After 30 days of treatment, all animals from the different groups were killed by cervical dislocation. The brains were carefully removed, washed in normal saline, and kept at −20 °C. The dissection was performed on an ice-cooled glass plate. The frozen tissue was divided into seven regions, the medulla oblongata, midbrain, cerebellum, cerebral cortex, striatum, hippocampus, and hypothalamus, adopting the methodology of (Glowinski and Iversen, 1966) as follows.

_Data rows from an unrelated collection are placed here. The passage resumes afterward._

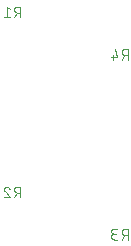
<source format=gbr>
G04 EAGLE Gerber RS-274X export*
G75*
%MOMM*%
%FSLAX34Y34*%
%LPD*%
%INSilkscreen Bottom*%
%IPPOS*%
%AMOC8*
5,1,8,0,0,1.08239X$1,22.5*%
G01*
%ADD10C,0.101600*%


D10*
X202692Y229362D02*
X202692Y238252D01*
X200223Y238252D01*
X200125Y238250D01*
X200027Y238244D01*
X199929Y238234D01*
X199832Y238221D01*
X199735Y238203D01*
X199639Y238182D01*
X199545Y238157D01*
X199451Y238128D01*
X199358Y238096D01*
X199267Y238059D01*
X199177Y238020D01*
X199089Y237976D01*
X199003Y237929D01*
X198918Y237879D01*
X198836Y237826D01*
X198756Y237769D01*
X198678Y237709D01*
X198603Y237646D01*
X198530Y237580D01*
X198460Y237511D01*
X198393Y237440D01*
X198328Y237366D01*
X198267Y237289D01*
X198208Y237210D01*
X198153Y237129D01*
X198101Y237046D01*
X198053Y236960D01*
X198008Y236873D01*
X197966Y236784D01*
X197928Y236694D01*
X197894Y236602D01*
X197863Y236509D01*
X197836Y236414D01*
X197813Y236319D01*
X197793Y236222D01*
X197778Y236126D01*
X197766Y236028D01*
X197758Y235930D01*
X197754Y235832D01*
X197754Y235734D01*
X197758Y235636D01*
X197766Y235538D01*
X197778Y235440D01*
X197793Y235344D01*
X197813Y235247D01*
X197836Y235152D01*
X197863Y235057D01*
X197894Y234964D01*
X197928Y234872D01*
X197966Y234782D01*
X198008Y234693D01*
X198053Y234606D01*
X198101Y234520D01*
X198153Y234437D01*
X198208Y234356D01*
X198267Y234277D01*
X198328Y234200D01*
X198393Y234126D01*
X198460Y234055D01*
X198530Y233986D01*
X198603Y233920D01*
X198678Y233857D01*
X198756Y233797D01*
X198836Y233740D01*
X198918Y233687D01*
X199003Y233637D01*
X199089Y233590D01*
X199177Y233546D01*
X199267Y233507D01*
X199358Y233470D01*
X199451Y233438D01*
X199545Y233409D01*
X199639Y233384D01*
X199735Y233363D01*
X199832Y233345D01*
X199929Y233332D01*
X200027Y233322D01*
X200125Y233316D01*
X200223Y233314D01*
X200223Y233313D02*
X202692Y233313D01*
X199729Y233313D02*
X197753Y229362D01*
X193842Y236276D02*
X191373Y238252D01*
X191373Y229362D01*
X193842Y229362D02*
X188903Y229362D01*
X202692Y85852D02*
X202692Y76962D01*
X202692Y85852D02*
X200223Y85852D01*
X200125Y85850D01*
X200027Y85844D01*
X199929Y85834D01*
X199832Y85821D01*
X199735Y85803D01*
X199639Y85782D01*
X199545Y85757D01*
X199451Y85728D01*
X199358Y85696D01*
X199267Y85659D01*
X199177Y85620D01*
X199089Y85576D01*
X199003Y85529D01*
X198918Y85479D01*
X198836Y85426D01*
X198756Y85369D01*
X198678Y85309D01*
X198603Y85246D01*
X198530Y85180D01*
X198460Y85111D01*
X198393Y85040D01*
X198328Y84966D01*
X198267Y84889D01*
X198208Y84810D01*
X198153Y84729D01*
X198101Y84646D01*
X198053Y84560D01*
X198008Y84473D01*
X197966Y84384D01*
X197928Y84294D01*
X197894Y84202D01*
X197863Y84109D01*
X197836Y84014D01*
X197813Y83919D01*
X197793Y83822D01*
X197778Y83726D01*
X197766Y83628D01*
X197758Y83530D01*
X197754Y83432D01*
X197754Y83334D01*
X197758Y83236D01*
X197766Y83138D01*
X197778Y83040D01*
X197793Y82944D01*
X197813Y82847D01*
X197836Y82752D01*
X197863Y82657D01*
X197894Y82564D01*
X197928Y82472D01*
X197966Y82382D01*
X198008Y82293D01*
X198053Y82206D01*
X198101Y82120D01*
X198153Y82037D01*
X198208Y81956D01*
X198267Y81877D01*
X198328Y81800D01*
X198393Y81726D01*
X198460Y81655D01*
X198530Y81586D01*
X198603Y81520D01*
X198678Y81457D01*
X198756Y81397D01*
X198836Y81340D01*
X198918Y81287D01*
X199003Y81237D01*
X199089Y81190D01*
X199177Y81146D01*
X199267Y81107D01*
X199358Y81070D01*
X199451Y81038D01*
X199545Y81009D01*
X199639Y80984D01*
X199735Y80963D01*
X199832Y80945D01*
X199929Y80932D01*
X200027Y80922D01*
X200125Y80916D01*
X200223Y80914D01*
X200223Y80913D02*
X202692Y80913D01*
X199729Y80913D02*
X197753Y76962D01*
X188903Y83630D02*
X188905Y83722D01*
X188911Y83814D01*
X188920Y83905D01*
X188933Y83996D01*
X188950Y84086D01*
X188971Y84176D01*
X188995Y84264D01*
X189023Y84352D01*
X189055Y84438D01*
X189090Y84523D01*
X189129Y84606D01*
X189171Y84688D01*
X189216Y84768D01*
X189265Y84846D01*
X189317Y84922D01*
X189372Y84995D01*
X189430Y85067D01*
X189490Y85136D01*
X189554Y85202D01*
X189620Y85266D01*
X189689Y85326D01*
X189761Y85384D01*
X189834Y85439D01*
X189910Y85491D01*
X189988Y85540D01*
X190068Y85585D01*
X190150Y85627D01*
X190233Y85666D01*
X190318Y85701D01*
X190404Y85733D01*
X190492Y85761D01*
X190580Y85785D01*
X190670Y85806D01*
X190760Y85823D01*
X190851Y85836D01*
X190942Y85845D01*
X191034Y85851D01*
X191126Y85853D01*
X191126Y85852D02*
X191232Y85850D01*
X191337Y85844D01*
X191442Y85834D01*
X191547Y85821D01*
X191651Y85803D01*
X191754Y85782D01*
X191857Y85757D01*
X191959Y85728D01*
X192059Y85695D01*
X192158Y85659D01*
X192256Y85619D01*
X192352Y85575D01*
X192447Y85528D01*
X192539Y85478D01*
X192630Y85424D01*
X192719Y85366D01*
X192805Y85306D01*
X192889Y85242D01*
X192971Y85176D01*
X193051Y85106D01*
X193127Y85033D01*
X193201Y84958D01*
X193272Y84880D01*
X193340Y84799D01*
X193406Y84716D01*
X193468Y84630D01*
X193526Y84543D01*
X193582Y84453D01*
X193634Y84361D01*
X193683Y84267D01*
X193728Y84172D01*
X193770Y84075D01*
X193808Y83976D01*
X193842Y83877D01*
X189644Y81901D02*
X189575Y81970D01*
X189509Y82040D01*
X189446Y82114D01*
X189387Y82190D01*
X189330Y82268D01*
X189276Y82348D01*
X189226Y82431D01*
X189179Y82515D01*
X189136Y82602D01*
X189096Y82690D01*
X189060Y82779D01*
X189027Y82870D01*
X188998Y82962D01*
X188973Y83056D01*
X188952Y83150D01*
X188934Y83245D01*
X188921Y83341D01*
X188911Y83437D01*
X188905Y83533D01*
X188903Y83630D01*
X189644Y81901D02*
X193842Y76962D01*
X188903Y76962D01*
X293697Y50038D02*
X293697Y41148D01*
X293697Y50038D02*
X291227Y50038D01*
X291129Y50036D01*
X291031Y50030D01*
X290933Y50020D01*
X290836Y50007D01*
X290739Y49989D01*
X290643Y49968D01*
X290549Y49943D01*
X290455Y49914D01*
X290362Y49882D01*
X290271Y49845D01*
X290181Y49806D01*
X290093Y49762D01*
X290007Y49715D01*
X289922Y49665D01*
X289840Y49612D01*
X289760Y49555D01*
X289682Y49495D01*
X289607Y49432D01*
X289534Y49366D01*
X289464Y49297D01*
X289397Y49226D01*
X289332Y49152D01*
X289271Y49075D01*
X289212Y48996D01*
X289157Y48915D01*
X289105Y48832D01*
X289057Y48746D01*
X289012Y48659D01*
X288970Y48570D01*
X288932Y48480D01*
X288898Y48388D01*
X288867Y48295D01*
X288840Y48200D01*
X288817Y48105D01*
X288797Y48008D01*
X288782Y47912D01*
X288770Y47814D01*
X288762Y47716D01*
X288758Y47618D01*
X288758Y47520D01*
X288762Y47422D01*
X288770Y47324D01*
X288782Y47226D01*
X288797Y47130D01*
X288817Y47033D01*
X288840Y46938D01*
X288867Y46843D01*
X288898Y46750D01*
X288932Y46658D01*
X288970Y46568D01*
X289012Y46479D01*
X289057Y46392D01*
X289105Y46306D01*
X289157Y46223D01*
X289212Y46142D01*
X289271Y46063D01*
X289332Y45986D01*
X289397Y45912D01*
X289464Y45841D01*
X289534Y45772D01*
X289607Y45706D01*
X289682Y45643D01*
X289760Y45583D01*
X289840Y45526D01*
X289922Y45473D01*
X290007Y45423D01*
X290093Y45376D01*
X290181Y45332D01*
X290271Y45293D01*
X290362Y45256D01*
X290455Y45224D01*
X290549Y45195D01*
X290643Y45170D01*
X290739Y45149D01*
X290836Y45131D01*
X290933Y45118D01*
X291031Y45108D01*
X291129Y45102D01*
X291227Y45100D01*
X291227Y45099D02*
X293697Y45099D01*
X290733Y45099D02*
X288758Y41148D01*
X284847Y41148D02*
X282377Y41148D01*
X282279Y41150D01*
X282181Y41156D01*
X282083Y41166D01*
X281986Y41179D01*
X281889Y41197D01*
X281793Y41218D01*
X281699Y41243D01*
X281605Y41272D01*
X281512Y41304D01*
X281421Y41341D01*
X281331Y41380D01*
X281243Y41424D01*
X281157Y41471D01*
X281072Y41521D01*
X280990Y41574D01*
X280910Y41631D01*
X280832Y41691D01*
X280757Y41754D01*
X280684Y41820D01*
X280614Y41889D01*
X280547Y41960D01*
X280482Y42034D01*
X280421Y42111D01*
X280362Y42190D01*
X280307Y42271D01*
X280255Y42354D01*
X280207Y42440D01*
X280162Y42527D01*
X280120Y42616D01*
X280082Y42706D01*
X280048Y42798D01*
X280017Y42891D01*
X279990Y42986D01*
X279967Y43081D01*
X279947Y43178D01*
X279932Y43274D01*
X279920Y43372D01*
X279912Y43470D01*
X279908Y43568D01*
X279908Y43666D01*
X279912Y43764D01*
X279920Y43862D01*
X279932Y43960D01*
X279947Y44056D01*
X279967Y44153D01*
X279990Y44248D01*
X280017Y44343D01*
X280048Y44436D01*
X280082Y44528D01*
X280120Y44618D01*
X280162Y44707D01*
X280207Y44794D01*
X280255Y44880D01*
X280307Y44963D01*
X280362Y45044D01*
X280421Y45123D01*
X280482Y45200D01*
X280547Y45274D01*
X280614Y45345D01*
X280684Y45414D01*
X280757Y45480D01*
X280832Y45543D01*
X280910Y45603D01*
X280990Y45660D01*
X281072Y45713D01*
X281157Y45763D01*
X281243Y45810D01*
X281331Y45854D01*
X281421Y45893D01*
X281512Y45930D01*
X281605Y45962D01*
X281699Y45991D01*
X281793Y46016D01*
X281889Y46037D01*
X281986Y46055D01*
X282083Y46068D01*
X282181Y46078D01*
X282279Y46084D01*
X282377Y46086D01*
X281884Y50038D02*
X284847Y50038D01*
X281884Y50038D02*
X281797Y50036D01*
X281709Y50030D01*
X281622Y50021D01*
X281536Y50007D01*
X281450Y49990D01*
X281366Y49969D01*
X281282Y49944D01*
X281199Y49915D01*
X281118Y49883D01*
X281038Y49848D01*
X280960Y49809D01*
X280883Y49766D01*
X280809Y49720D01*
X280737Y49671D01*
X280667Y49619D01*
X280599Y49563D01*
X280534Y49505D01*
X280471Y49444D01*
X280412Y49380D01*
X280355Y49313D01*
X280301Y49245D01*
X280250Y49173D01*
X280203Y49100D01*
X280158Y49025D01*
X280117Y48947D01*
X280080Y48868D01*
X280046Y48788D01*
X280016Y48706D01*
X279989Y48623D01*
X279966Y48538D01*
X279947Y48453D01*
X279932Y48367D01*
X279920Y48280D01*
X279912Y48193D01*
X279908Y48106D01*
X279908Y48018D01*
X279912Y47931D01*
X279920Y47844D01*
X279932Y47757D01*
X279947Y47671D01*
X279966Y47586D01*
X279989Y47501D01*
X280016Y47418D01*
X280046Y47336D01*
X280080Y47256D01*
X280117Y47177D01*
X280158Y47099D01*
X280203Y47024D01*
X280250Y46951D01*
X280301Y46879D01*
X280355Y46811D01*
X280412Y46744D01*
X280471Y46680D01*
X280534Y46619D01*
X280599Y46561D01*
X280667Y46505D01*
X280737Y46453D01*
X280809Y46404D01*
X280883Y46358D01*
X280960Y46315D01*
X281038Y46276D01*
X281118Y46241D01*
X281199Y46209D01*
X281282Y46180D01*
X281366Y46155D01*
X281450Y46134D01*
X281536Y46117D01*
X281622Y46103D01*
X281709Y46094D01*
X281797Y46088D01*
X281884Y46086D01*
X281884Y46087D02*
X283859Y46087D01*
X293697Y193548D02*
X293697Y202438D01*
X291227Y202438D01*
X291129Y202436D01*
X291031Y202430D01*
X290933Y202420D01*
X290836Y202407D01*
X290739Y202389D01*
X290643Y202368D01*
X290549Y202343D01*
X290455Y202314D01*
X290362Y202282D01*
X290271Y202245D01*
X290181Y202206D01*
X290093Y202162D01*
X290007Y202115D01*
X289922Y202065D01*
X289840Y202012D01*
X289760Y201955D01*
X289682Y201895D01*
X289607Y201832D01*
X289534Y201766D01*
X289464Y201697D01*
X289397Y201626D01*
X289332Y201552D01*
X289271Y201475D01*
X289212Y201396D01*
X289157Y201315D01*
X289105Y201232D01*
X289057Y201146D01*
X289012Y201059D01*
X288970Y200970D01*
X288932Y200880D01*
X288898Y200788D01*
X288867Y200695D01*
X288840Y200600D01*
X288817Y200505D01*
X288797Y200408D01*
X288782Y200312D01*
X288770Y200214D01*
X288762Y200116D01*
X288758Y200018D01*
X288758Y199920D01*
X288762Y199822D01*
X288770Y199724D01*
X288782Y199626D01*
X288797Y199530D01*
X288817Y199433D01*
X288840Y199338D01*
X288867Y199243D01*
X288898Y199150D01*
X288932Y199058D01*
X288970Y198968D01*
X289012Y198879D01*
X289057Y198792D01*
X289105Y198706D01*
X289157Y198623D01*
X289212Y198542D01*
X289271Y198463D01*
X289332Y198386D01*
X289397Y198312D01*
X289464Y198241D01*
X289534Y198172D01*
X289607Y198106D01*
X289682Y198043D01*
X289760Y197983D01*
X289840Y197926D01*
X289922Y197873D01*
X290007Y197823D01*
X290093Y197776D01*
X290181Y197732D01*
X290271Y197693D01*
X290362Y197656D01*
X290455Y197624D01*
X290549Y197595D01*
X290643Y197570D01*
X290739Y197549D01*
X290836Y197531D01*
X290933Y197518D01*
X291031Y197508D01*
X291129Y197502D01*
X291227Y197500D01*
X291227Y197499D02*
X293697Y197499D01*
X290733Y197499D02*
X288758Y193548D01*
X284847Y195524D02*
X282871Y202438D01*
X284847Y195524D02*
X279908Y195524D01*
X281390Y197499D02*
X281390Y193548D01*
M02*

</source>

First, the rhombencephalon (A) was separated by a transverse section from the rest of the brain and dissected into two parts, the cerebellum and medulla oblongata. A transverse section was made at the level of the optic chiasma, which delimits the anterior part of the hypothalamus, and through the anterior commissure. This section separated the cerebrum into two parts, B and C. Part B was divided into five fractions. First, the hypothalamus was dissected by taking the anterior commissure as a horizontal reference and the line between the posterior hypothalamus and mammillary bodies as the caudal limit. The striatum was dissected with the external walls of the lateral ventricles as the internal limits and corpus callosum as the external limits. The frontal parts of the striatum, which are in section, were dissected separately from the remaining parts of the brain. The hippocampus was then dissected. The remainder of part B was combined with the remainder of part C to form the cortex. An example of the reproducibility of this procedure is given in Table 1.

Table 1

Reproducibility of dissection procedure.

Sr. No.	Brain Region	Mean weight mg ± Error
1.	Hypothalamus	7.6 ± 0.72
2.	Hippocampus	49.92 ± 0.51
3.	Striatum	59.6 ± 0.91
4.	Cerebellum	37.46 ± 0.72
5.	Cerebral cortex	55.68 ± 0.99
6.	Midbrain	22.18 ± 0.85
7.	Medulla oblongata	23.08 ± 1.01

Mean weights for various brain regions dissected from five animal’s ± error.

Assay

Different regions of tissue were blotted, weighed, and placed in different tubes containing 5 ml ice cold TCA (10%W/V), homogenized, and centrifuged at 10,000 rpm for 10 min at 0 °C. Next, 0.1 ml of supernatant was dissolved in 0.2 ml of ninhydrin solution (0.15 M) in 0.5 M carbonate-bicarbonate buffer (pH 9.95). This mixture was kept in a water bath maintained at 60 °C for 30 min and then cooled. The cooled mixture was treated with 5 ml of copper tartarate reagent. After 10 min, florescence was observed at 377–455 nm by using a spectrofluorometer (Lowe et al., 1958).

Data analysis

Results are expressed as the mean and standard error of mean of different groups. The intergroup variation was measured using a one way analysis of variance (ANOVA) followed by Tukey’s test (Tukey, 1949). Statistical analysis was performed using the Sigma Stat Statistical Software version 3.5. p < 0.05 was considered statistically significant.

Conflict of interest

The authors declare no conflict of interest.